[Excerpts from a dataset]
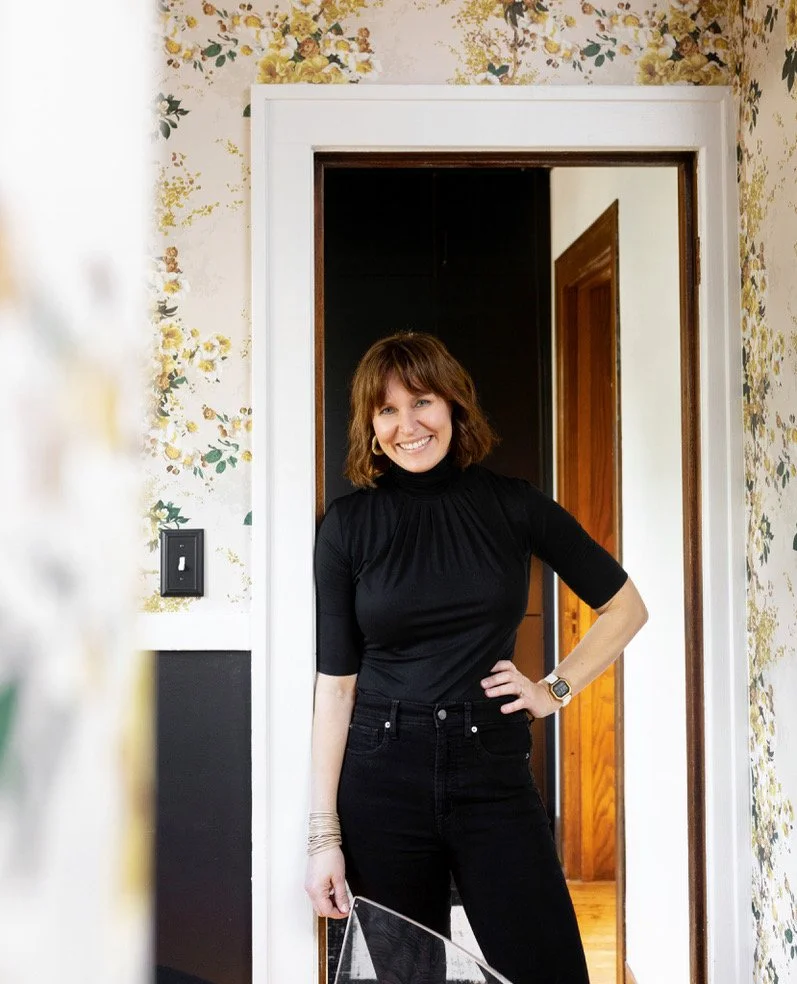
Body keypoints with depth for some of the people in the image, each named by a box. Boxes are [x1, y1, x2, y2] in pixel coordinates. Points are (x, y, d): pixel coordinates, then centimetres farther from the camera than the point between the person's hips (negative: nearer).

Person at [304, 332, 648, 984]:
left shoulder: (512, 505, 1)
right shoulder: (349, 523, -1)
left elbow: (626, 608, 11)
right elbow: (336, 679, -1)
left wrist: (556, 691, 1)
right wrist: (324, 833, -4)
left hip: (493, 775, 1)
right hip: (381, 781, 0)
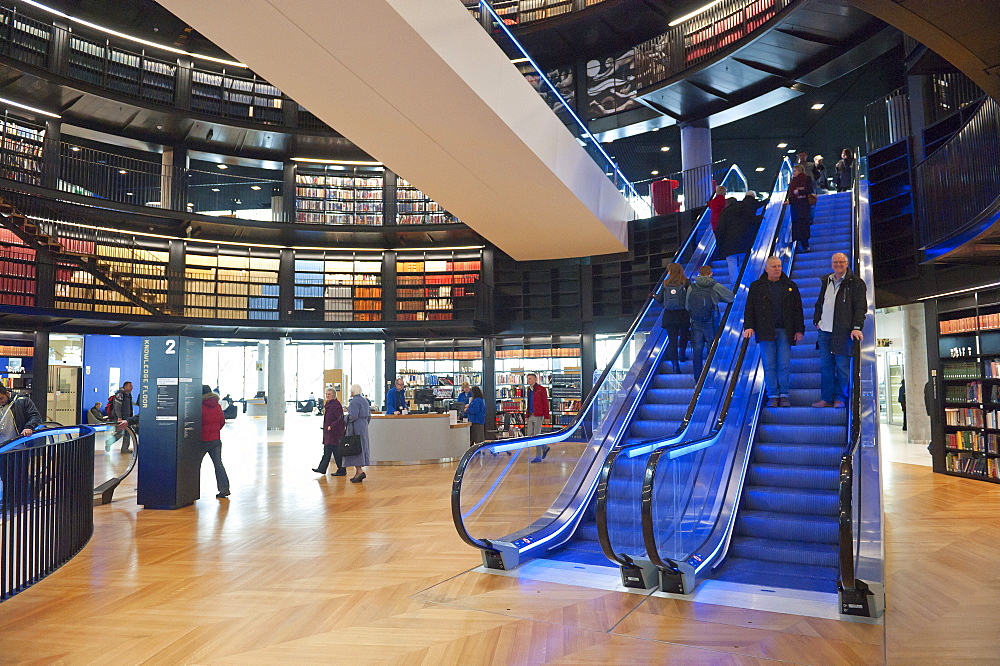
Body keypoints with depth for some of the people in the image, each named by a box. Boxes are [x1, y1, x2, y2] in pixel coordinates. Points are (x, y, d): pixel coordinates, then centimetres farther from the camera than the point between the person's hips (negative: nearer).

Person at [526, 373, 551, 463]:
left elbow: (545, 403, -9)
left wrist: (546, 416, -12)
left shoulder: (541, 389, -8)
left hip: (538, 416, -8)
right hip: (531, 416, 8)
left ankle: (538, 457, 5)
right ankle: (545, 448, 27)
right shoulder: (529, 390, 14)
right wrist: (527, 416, 17)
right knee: (530, 435, 8)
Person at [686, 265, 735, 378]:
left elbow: (687, 307, 5)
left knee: (697, 350, 8)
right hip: (711, 323, -2)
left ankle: (698, 377, 14)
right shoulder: (716, 287, -4)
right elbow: (731, 297, 7)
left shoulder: (691, 288, 1)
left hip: (695, 323, 2)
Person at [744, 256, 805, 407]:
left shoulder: (790, 286, 12)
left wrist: (799, 330, 4)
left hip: (785, 331, 1)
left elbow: (798, 309, 11)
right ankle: (772, 396, 6)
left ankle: (784, 395, 8)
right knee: (769, 365, -1)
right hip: (765, 331, -1)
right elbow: (750, 308, 6)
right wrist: (748, 326, -6)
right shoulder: (756, 286, 9)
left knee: (785, 365, -1)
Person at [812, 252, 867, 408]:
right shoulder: (826, 281, 18)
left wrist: (856, 327, -14)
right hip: (824, 331, 5)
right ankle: (826, 398, 12)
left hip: (843, 331, -5)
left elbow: (861, 307, -4)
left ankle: (840, 398, 7)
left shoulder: (855, 283, 1)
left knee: (842, 367, -1)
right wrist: (817, 320, 12)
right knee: (825, 366, 6)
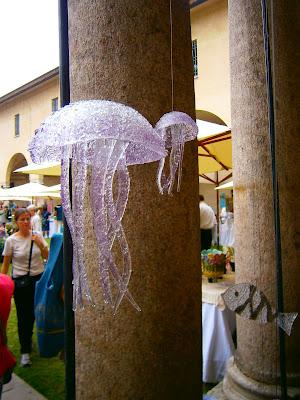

§ **Work to complete**
Search the records for the word "shoulder". Copy every line that has it.

§ **Output of the exercise**
left shoulder: (512, 505, 1)
right shoulder: (349, 523, -1)
left shoulder: (541, 389, -8)
right shoulder: (529, 390, 14)
right shoulder: (716, 287, -4)
left shoulder: (691, 288, 1)
left shoulder: (790, 286, 12)
right shoulder: (756, 286, 9)
right shoulder: (826, 281, 18)
left shoulder: (855, 283, 1)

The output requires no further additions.